Ministry of Labour and Social Affairs

Agency overview
- Formed: 1 November 1950
- Dissolved: 3 August 2011
- Superseding agency: Ministry of Cooperatives, Labour and Social Welfare;
- Jurisdiction: Islamic Republic of Iran
- Headquarters: Tehran, Iran

= Ministry of Labour and Social Affairs (Iran) =

Ministry of Labour and Social Affairs of Iran (وزارت کار و امور اجتماعی, Vâzart-e Kaz-e vâ Amvâz-e Ajtema'i), was the main organ of Iranian Government in charge of the regulation and implementation of policies applicable to labour and social affairs.

(Records from a dataset)
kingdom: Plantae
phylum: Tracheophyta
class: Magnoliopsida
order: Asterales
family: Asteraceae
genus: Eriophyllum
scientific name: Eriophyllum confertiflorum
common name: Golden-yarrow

* * *

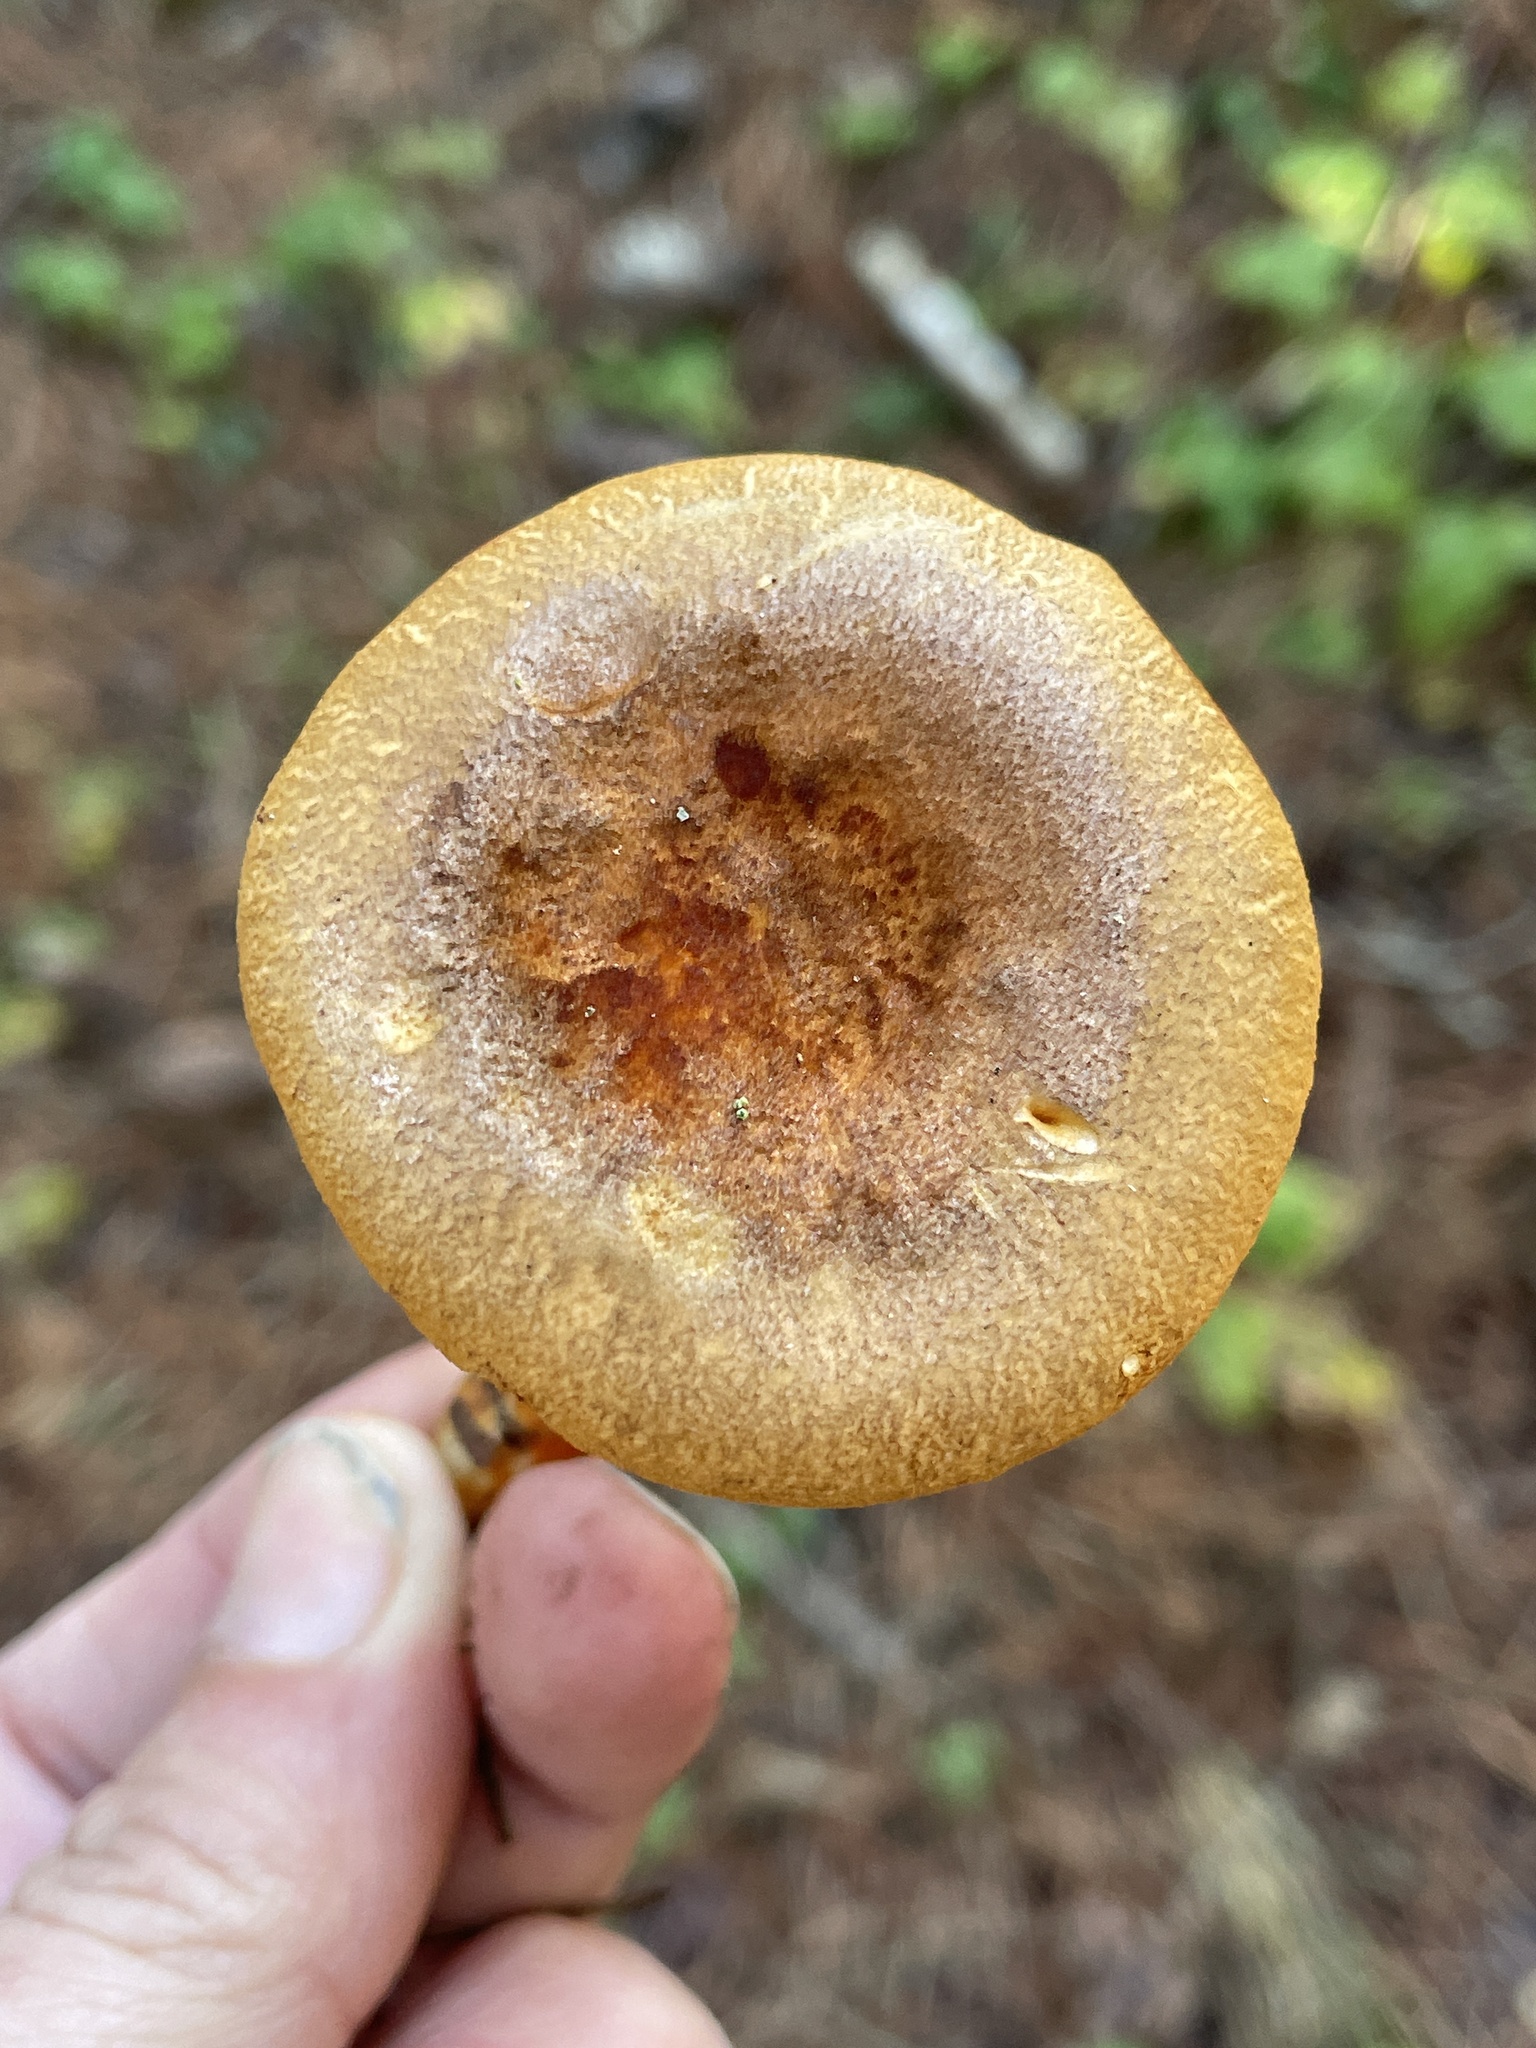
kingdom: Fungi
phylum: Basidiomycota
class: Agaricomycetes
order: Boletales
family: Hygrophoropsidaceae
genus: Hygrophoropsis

> CHALLENGE A: Translate this sentence from the text about Iran's labor ministry into Spanish: "Ministry of Labour and Social Affairs of Iran (وزارت کار و امور اجتماعی, Vâzart-e Kaz-e vâ Amvâz-e Ajtema'i), was the main organ of Iranian Government in charge of the regulation and implementation of policies applicable to labour and social affairs."
> CHALLENGE B: Write what comes next in the text about Iran's labor ministry, picking up after its last sentence.
The records are separate material and have no connection to the text about Iran's labor ministry.

> EXPECTED ANSWER A: El Ministerio de Trabajo y Asuntos Sociales de Irán (وزارت کار و امور اجتماعی, Vâzart-e Kaz-e vâ Amvâz-e Ajtema'i) fue el principal órgano del Gobierno iraní encargado de la regulación y la aplicación de las políticas relativas al trabajo y los asuntos sociales.

> EXPECTED ANSWER B:
==History==
After the Second World War and its social and economic effects, disagreements and strikes increased in different parts of the country, these pressures made the government of prime minister Ahmad Qavam to establish an independent office as "General Office of Labour" under the "Ministry of Profession and Art" in 1944. It couldn't solve the existed problems, so they came to a conclusion that in order to overcome the problems, they should pass a law for labour regulations. The first Labour law was approved by cabinet (but not the parliament) on May 18, 1946, in a special situation where the labour strikes was going to take a political aspect. The inability of "General Office of Labour" to overcome the difficulties and other reasons, resulted in the formation of the "Ministry of Labour and Advertisement" on August 4, 1946. Later it became "Ministry of Labor and Social Affairs", and after the Iranian 1979 revolution, many related organizations came under it. Ministry was dissolved on 3 August 2011.

==List of ministers==
Pahlavi era:
Mozaffar Firuz was the first labour minister of Iran in Qavam cabinet. Amongst other ministers of the same post during the Pahlavi era were Ahmad Aramesh in the cabinet led by Ahmad Qavam, Ibrahim Alemi in the cabinet of Mohammad Mosaddegh and Manuchehr Azmun in Amir-Abbas Hoveida cabinet.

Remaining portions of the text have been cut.